The inferior third of the ischiorectal fossa is comprised of the perianal space, which circumscribes the anus at the level of the anal verge. Its borders range from the mucosal suspensory ligament at the dentate line to the corrugator cutis ani at the perianal skin. This area includes the external hemorrhoidal plexus. The perianal space communicates laterally with the subcutaneous tissue of the buttocks as well as superiorly with the intersphincteric space. This intersphincteric space—located amid the two anal sphincters—continues superiorly within the rectal wall between the inner circular and outer longitudinal muscle layers. The submucosal space between the anal mucosa and the internal anal sphincter contains the internal hemorrhoidal plexus. This space extends cranially to the rectal submucosa but ends caudally at the dentate line.
The superficial postanal space is located posterior to the anus, between the perianal skin and the anococcygeal ligament. The perianal spaces are in contact posteriorly via this space. The deep postanal space (retrosphincteric space of Courtney), situated superior to the superficial postanal space, is confined by the anococcygeal ligament and the levator ani. This space connects the ischiorectal fossae, allowing for the development of a horseshoe abscess or fistula.
The supralevator space is circumscribed by the rectosacral fascia superiorly and by the levator ani inferiorly. Its lateral boundaries are the pelvic side wall and obturator fascia. The rectum lies anterior to the horseshoe-shaped supralevator space. A septic process in the supralevator space either originates from a descending pelvic or an ascending cryptoglandular infection.
The retrorectal space rests between the fascia propria of the rectum and the presacral fascia. The posterior mobilization of the rectum ideally is performed in this avascular plane. Its lateral limits include the lateral ligaments of the rectum and the piriformis fascia. Superiorly, the space continues into the retroperitoneum, while it ends inferiorly at the rectosacral fascia. The retrorectal space only holds loose areolar connective tissue and a variable amount of fat. Nevertheless, blunt dissection should be avoided due to the possibility of injuring the presacral fascia and the underlying presacral veins.
Levator Ani
The levator ani (pelvic diaphragm) constitutes the floor of the pelvis ( Fig. 1-11 ).
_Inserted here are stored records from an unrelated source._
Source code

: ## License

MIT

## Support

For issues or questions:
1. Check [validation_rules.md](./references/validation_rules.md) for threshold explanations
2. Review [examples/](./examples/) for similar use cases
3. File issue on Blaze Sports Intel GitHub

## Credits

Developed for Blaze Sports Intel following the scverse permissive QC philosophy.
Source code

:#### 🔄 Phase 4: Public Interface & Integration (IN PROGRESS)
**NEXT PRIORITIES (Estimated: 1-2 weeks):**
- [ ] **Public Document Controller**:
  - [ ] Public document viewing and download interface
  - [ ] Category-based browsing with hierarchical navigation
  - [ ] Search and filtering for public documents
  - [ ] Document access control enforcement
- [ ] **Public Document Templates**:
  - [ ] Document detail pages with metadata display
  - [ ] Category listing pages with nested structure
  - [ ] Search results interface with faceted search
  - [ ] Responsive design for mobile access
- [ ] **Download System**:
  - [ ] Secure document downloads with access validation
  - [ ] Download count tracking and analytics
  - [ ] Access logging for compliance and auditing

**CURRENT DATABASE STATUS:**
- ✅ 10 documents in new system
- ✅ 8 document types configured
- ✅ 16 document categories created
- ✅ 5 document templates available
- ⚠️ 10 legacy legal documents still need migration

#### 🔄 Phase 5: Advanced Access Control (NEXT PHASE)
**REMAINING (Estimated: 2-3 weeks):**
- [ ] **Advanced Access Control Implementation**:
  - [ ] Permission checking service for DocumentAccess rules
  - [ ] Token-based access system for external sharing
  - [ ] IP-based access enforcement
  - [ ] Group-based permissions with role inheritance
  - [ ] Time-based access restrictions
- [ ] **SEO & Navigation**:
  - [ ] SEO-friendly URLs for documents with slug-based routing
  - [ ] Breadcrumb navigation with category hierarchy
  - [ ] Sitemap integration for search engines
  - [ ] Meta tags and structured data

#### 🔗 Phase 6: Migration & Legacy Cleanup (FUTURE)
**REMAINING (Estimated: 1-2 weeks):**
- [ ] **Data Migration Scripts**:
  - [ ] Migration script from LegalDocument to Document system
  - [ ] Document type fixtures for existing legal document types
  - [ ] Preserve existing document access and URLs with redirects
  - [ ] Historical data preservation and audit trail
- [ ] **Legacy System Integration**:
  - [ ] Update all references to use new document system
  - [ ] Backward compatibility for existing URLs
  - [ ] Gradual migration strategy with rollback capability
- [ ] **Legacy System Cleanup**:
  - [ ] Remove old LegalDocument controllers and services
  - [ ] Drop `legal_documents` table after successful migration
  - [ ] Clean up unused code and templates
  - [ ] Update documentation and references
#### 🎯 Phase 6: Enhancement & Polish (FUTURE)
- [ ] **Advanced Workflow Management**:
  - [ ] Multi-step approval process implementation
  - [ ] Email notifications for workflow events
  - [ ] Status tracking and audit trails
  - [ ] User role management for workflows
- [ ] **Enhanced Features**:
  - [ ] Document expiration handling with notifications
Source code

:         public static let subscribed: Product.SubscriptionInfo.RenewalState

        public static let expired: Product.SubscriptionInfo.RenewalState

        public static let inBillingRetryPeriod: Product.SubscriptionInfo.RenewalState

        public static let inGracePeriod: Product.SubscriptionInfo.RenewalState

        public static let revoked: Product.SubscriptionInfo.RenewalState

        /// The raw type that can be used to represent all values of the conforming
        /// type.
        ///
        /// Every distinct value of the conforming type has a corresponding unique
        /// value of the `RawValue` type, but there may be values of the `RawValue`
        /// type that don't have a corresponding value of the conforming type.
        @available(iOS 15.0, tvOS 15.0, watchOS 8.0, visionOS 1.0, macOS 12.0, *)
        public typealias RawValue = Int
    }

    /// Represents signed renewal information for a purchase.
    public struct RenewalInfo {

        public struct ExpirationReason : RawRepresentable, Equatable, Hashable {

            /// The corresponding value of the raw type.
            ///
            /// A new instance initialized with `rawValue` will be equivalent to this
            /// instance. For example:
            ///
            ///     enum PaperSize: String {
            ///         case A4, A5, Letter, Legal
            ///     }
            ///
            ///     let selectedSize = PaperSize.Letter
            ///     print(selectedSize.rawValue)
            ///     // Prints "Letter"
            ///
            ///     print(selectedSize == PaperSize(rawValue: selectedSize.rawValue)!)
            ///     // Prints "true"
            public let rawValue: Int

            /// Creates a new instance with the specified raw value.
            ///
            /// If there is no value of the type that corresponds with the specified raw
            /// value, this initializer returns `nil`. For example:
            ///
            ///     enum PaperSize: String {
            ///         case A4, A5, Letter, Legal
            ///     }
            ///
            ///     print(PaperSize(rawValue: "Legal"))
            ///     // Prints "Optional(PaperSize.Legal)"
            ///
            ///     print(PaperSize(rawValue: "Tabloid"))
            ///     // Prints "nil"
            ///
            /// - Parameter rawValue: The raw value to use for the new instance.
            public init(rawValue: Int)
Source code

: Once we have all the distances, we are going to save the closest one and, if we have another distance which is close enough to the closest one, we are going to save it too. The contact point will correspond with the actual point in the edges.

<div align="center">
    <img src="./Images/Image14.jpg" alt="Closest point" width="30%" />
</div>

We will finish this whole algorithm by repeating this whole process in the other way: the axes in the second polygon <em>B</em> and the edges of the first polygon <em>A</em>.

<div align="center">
This structure, along with its investing fascia, is essential for support of the pelvic organs. Acute events such as pregnancy and vaginal childbirth place extreme stress upon the pelvic floor musculature. The fetal head stretches the levator muscles as it passes through the levator hiatus, with the degree of stretch directly proportional to the cranial size. In a study of the pelvic floor in women following vaginal delivery from DeLancey et al., 20% of the 160 primiparous women were found to have a defect of the levator ani on magnetic resonance imaging (MRI), as compared to none in the nulliparous group; 71% of these women with a visible injury complained of stress urinary incontinence. Additionally, cadaver studies in high-parity females have demonstrated fibrous replacement of the levator ani muscle.